This is an automated email from the ASF dual-hosted git repository.

pingsutw pushed a commit to branch master
in repository https://gitbox.apache.org/repos/asf/submarine.git


The following commit(s) were added to refs/heads/master by this push:
     new 43fe754  SUBMARINE-450. [SDK] Refactor ML model codebase
43fe754 is described below

commit 43fe75440aa1d595c1630220d7ce145ddf7efac4
Author: pingsutw <pi...@gmail.com>
AuthorDate: Tue Mar 24 04:17:14 2020 +0800

    SUBMARINE-450. [SDK] Refactor ML model codebase
    
    ### What is this PR for?
    refactor deepfm.py and fm.py
    
    ### What type of PR is it?
    [Improvement]
    
    ### Todos
    * [ ] - Task
    
    ### What is the Jira issue?
    https://issues.apache.org/jira/browse/SUBMARINE-450
    
    ### How should this be tested?
    https://travis-ci.org/github/pingsutw/hadoop-submarine/builds/666228791
    https://github.com/pingsutw/hadoop-submarine/actions/runs/62059056
    
    ### Screenshots (if appropriate)
    
    ### Questions:
    * Does the licenses files need update? No
    * Is there breaking changes for older versions? No
    * Does this needs documentation? No
    
    Author: pingsutw <pi...@gmail.com>
    
    Closes #246 from pingsutw/SUBMARINE-450 and squashes the following commits:
    
    ce57041 [pingsutw] SUBMARINE-450. [SDK] Refactor ML model codebase
---
 .../pysubmarine/submarine/ml/layers/core.py        | 55 +++++++++++-----
 .../pysubmarine/submarine/ml/model/deepfm.py       | 76 ++++------------------
 submarine-sdk/pysubmarine/submarine/ml/model/fm.py | 42 +++---------
 .../pysubmarine/submarine/ml/model/nfm.py          |  5 +-
 4 files changed, 61 insertions(+), 117 deletions(-)

--- Excerpts from a dataset ---

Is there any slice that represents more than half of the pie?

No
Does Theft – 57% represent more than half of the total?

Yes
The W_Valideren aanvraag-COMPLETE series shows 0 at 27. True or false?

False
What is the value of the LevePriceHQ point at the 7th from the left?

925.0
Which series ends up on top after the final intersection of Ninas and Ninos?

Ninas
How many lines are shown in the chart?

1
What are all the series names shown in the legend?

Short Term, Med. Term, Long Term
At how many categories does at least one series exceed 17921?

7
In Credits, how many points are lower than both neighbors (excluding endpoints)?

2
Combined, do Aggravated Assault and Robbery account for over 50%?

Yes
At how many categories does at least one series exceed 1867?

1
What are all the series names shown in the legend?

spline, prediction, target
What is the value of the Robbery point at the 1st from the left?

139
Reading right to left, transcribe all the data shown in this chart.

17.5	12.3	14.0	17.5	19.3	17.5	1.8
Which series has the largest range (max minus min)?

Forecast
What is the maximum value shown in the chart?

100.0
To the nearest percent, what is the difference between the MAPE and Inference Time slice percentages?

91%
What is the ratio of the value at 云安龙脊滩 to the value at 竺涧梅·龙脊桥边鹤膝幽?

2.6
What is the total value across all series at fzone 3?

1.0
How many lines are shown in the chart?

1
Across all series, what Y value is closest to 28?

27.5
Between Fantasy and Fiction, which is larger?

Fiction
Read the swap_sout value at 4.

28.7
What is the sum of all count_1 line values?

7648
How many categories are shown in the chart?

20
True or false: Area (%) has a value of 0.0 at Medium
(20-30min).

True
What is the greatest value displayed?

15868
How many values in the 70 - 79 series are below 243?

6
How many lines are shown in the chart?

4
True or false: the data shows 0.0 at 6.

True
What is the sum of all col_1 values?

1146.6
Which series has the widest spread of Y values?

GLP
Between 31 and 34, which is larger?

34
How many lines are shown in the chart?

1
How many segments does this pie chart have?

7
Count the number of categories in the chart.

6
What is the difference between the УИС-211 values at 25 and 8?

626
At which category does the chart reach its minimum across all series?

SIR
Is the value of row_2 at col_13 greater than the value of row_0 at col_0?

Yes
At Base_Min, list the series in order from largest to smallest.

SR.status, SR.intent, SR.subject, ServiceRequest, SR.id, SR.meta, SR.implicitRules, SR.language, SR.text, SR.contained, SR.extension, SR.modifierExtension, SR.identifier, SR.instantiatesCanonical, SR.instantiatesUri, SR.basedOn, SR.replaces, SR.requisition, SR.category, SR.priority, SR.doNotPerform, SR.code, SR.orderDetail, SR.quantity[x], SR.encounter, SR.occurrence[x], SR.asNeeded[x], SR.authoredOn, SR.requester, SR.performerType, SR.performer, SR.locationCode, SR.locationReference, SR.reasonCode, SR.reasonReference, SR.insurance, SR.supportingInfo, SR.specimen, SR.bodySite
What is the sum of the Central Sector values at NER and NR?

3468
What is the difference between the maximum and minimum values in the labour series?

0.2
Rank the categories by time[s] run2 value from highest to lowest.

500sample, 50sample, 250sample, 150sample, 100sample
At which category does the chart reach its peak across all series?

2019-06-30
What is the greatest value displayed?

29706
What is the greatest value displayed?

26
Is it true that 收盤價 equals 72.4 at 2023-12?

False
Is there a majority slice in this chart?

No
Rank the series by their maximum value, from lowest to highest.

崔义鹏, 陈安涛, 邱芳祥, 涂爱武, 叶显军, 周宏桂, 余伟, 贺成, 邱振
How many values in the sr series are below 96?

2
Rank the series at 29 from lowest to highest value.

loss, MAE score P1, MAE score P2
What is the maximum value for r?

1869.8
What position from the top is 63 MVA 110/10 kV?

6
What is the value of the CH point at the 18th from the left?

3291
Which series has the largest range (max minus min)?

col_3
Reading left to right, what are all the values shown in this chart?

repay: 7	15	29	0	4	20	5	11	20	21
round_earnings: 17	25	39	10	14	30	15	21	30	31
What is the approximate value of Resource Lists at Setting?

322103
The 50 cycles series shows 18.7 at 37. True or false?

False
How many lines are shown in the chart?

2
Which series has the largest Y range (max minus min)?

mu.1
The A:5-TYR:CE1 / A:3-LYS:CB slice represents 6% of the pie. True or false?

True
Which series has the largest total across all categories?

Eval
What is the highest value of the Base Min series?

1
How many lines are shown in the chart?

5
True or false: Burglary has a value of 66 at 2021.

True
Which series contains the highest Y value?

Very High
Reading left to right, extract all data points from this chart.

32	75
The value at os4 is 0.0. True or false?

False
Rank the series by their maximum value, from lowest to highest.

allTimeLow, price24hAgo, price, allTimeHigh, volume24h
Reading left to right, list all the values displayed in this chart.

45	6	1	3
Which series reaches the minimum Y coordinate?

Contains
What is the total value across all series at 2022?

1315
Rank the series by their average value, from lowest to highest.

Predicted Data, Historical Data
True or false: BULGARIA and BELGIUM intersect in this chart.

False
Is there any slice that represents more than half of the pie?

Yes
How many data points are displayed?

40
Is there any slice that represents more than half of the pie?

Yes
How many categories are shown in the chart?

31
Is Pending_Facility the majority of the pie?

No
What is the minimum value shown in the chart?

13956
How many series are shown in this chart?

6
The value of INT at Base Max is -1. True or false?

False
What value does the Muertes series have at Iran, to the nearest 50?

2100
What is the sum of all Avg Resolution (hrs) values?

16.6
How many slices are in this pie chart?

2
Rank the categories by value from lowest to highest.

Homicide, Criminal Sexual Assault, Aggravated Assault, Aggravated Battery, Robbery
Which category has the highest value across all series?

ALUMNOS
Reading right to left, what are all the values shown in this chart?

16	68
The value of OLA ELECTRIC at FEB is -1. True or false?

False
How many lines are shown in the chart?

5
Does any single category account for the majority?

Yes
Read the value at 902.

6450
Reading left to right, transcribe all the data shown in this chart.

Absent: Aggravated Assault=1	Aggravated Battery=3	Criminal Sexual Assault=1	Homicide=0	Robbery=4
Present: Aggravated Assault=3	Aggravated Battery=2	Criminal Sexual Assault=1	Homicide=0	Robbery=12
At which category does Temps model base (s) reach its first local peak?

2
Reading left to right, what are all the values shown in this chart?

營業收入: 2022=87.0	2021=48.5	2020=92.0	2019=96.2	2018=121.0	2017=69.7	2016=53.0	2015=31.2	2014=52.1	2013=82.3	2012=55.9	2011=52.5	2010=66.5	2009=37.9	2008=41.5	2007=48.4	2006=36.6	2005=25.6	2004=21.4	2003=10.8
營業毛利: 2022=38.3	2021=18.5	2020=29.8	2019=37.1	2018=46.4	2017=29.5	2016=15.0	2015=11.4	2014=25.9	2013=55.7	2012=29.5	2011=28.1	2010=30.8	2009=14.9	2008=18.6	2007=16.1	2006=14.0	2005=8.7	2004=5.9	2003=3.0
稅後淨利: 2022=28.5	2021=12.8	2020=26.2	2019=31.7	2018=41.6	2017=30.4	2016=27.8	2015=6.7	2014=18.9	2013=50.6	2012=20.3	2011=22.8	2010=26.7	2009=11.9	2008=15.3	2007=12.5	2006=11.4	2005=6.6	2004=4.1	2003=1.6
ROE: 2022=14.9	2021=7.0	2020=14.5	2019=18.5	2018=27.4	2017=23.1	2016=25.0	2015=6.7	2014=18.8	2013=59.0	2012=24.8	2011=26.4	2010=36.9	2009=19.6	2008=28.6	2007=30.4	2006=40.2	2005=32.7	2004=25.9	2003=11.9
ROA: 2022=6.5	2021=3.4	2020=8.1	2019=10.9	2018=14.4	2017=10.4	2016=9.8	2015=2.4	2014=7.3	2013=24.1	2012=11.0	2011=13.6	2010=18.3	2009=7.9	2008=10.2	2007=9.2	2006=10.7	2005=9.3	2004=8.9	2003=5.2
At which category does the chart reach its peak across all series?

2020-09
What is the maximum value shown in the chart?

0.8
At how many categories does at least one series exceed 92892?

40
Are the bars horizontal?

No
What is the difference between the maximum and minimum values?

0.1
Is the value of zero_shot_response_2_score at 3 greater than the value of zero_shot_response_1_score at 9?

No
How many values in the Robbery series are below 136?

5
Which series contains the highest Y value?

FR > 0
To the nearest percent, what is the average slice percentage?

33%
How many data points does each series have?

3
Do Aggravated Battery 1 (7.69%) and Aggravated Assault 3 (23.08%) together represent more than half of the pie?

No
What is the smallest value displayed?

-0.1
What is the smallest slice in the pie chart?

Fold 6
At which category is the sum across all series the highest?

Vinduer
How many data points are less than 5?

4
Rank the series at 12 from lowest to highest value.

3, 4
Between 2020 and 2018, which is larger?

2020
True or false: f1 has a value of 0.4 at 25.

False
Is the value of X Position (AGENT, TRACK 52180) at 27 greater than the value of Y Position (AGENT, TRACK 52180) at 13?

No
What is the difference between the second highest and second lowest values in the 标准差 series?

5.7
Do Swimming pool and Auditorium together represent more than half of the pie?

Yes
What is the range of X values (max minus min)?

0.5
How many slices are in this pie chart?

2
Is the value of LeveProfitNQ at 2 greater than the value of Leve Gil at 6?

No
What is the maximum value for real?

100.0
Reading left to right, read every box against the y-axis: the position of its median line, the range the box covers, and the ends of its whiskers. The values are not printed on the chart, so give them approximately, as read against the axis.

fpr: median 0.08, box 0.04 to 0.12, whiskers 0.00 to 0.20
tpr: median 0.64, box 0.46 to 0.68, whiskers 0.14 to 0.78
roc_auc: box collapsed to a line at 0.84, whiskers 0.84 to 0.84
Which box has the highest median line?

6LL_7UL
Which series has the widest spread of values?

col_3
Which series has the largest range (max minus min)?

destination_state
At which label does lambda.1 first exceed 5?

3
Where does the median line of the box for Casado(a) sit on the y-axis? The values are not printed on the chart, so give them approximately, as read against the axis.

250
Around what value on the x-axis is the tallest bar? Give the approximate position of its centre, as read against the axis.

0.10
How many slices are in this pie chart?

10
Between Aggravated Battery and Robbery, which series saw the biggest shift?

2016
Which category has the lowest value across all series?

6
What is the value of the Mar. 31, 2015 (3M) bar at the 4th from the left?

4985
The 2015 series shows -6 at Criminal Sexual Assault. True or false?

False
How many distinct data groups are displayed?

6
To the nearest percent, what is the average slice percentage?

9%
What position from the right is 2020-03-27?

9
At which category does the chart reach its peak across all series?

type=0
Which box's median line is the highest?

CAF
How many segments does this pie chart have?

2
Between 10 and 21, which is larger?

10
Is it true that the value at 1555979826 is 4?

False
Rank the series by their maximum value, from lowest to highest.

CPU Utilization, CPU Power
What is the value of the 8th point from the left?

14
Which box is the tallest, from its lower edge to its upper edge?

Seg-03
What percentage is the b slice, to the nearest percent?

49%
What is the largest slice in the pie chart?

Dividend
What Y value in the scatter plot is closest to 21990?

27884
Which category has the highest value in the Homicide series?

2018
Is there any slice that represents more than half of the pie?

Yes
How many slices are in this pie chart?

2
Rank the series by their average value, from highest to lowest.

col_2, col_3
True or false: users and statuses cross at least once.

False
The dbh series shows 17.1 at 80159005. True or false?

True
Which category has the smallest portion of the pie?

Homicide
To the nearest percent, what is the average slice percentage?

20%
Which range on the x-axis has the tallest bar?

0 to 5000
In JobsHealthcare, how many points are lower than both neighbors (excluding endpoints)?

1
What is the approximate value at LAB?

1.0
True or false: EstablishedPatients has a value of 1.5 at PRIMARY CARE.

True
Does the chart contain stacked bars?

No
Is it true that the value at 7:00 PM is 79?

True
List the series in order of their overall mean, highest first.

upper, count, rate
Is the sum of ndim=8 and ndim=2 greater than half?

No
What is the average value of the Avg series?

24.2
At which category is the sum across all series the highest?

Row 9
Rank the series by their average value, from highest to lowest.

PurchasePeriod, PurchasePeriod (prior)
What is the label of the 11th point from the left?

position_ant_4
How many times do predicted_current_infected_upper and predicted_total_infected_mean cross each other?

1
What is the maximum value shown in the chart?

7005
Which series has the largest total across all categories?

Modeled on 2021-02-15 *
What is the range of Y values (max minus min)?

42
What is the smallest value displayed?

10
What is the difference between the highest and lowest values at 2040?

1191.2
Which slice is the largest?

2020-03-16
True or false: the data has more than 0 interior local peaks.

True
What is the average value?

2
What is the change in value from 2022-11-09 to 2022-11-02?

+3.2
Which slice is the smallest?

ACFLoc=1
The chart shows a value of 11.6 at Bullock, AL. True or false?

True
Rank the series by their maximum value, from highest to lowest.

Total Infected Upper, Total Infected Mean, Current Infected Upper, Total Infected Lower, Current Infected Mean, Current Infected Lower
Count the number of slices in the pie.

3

--- Task description ---
Reproduce the commit email above verbatim from "### What is the" up to and including "Screenshots (if appropriate)".

--- Result for this exercise ---
### What is the Jira issue?
    https://issues.apache.org/jira/browse/SUBMARINE-450
    
    ### How should this be tested?
    https://travis-ci.org/github/pingsutw/hadoop-submarine/builds/666228791
    https://github.com/pingsutw/hadoop-submarine/actions/runs/62059056
    
    ### Screenshots (if appropriate)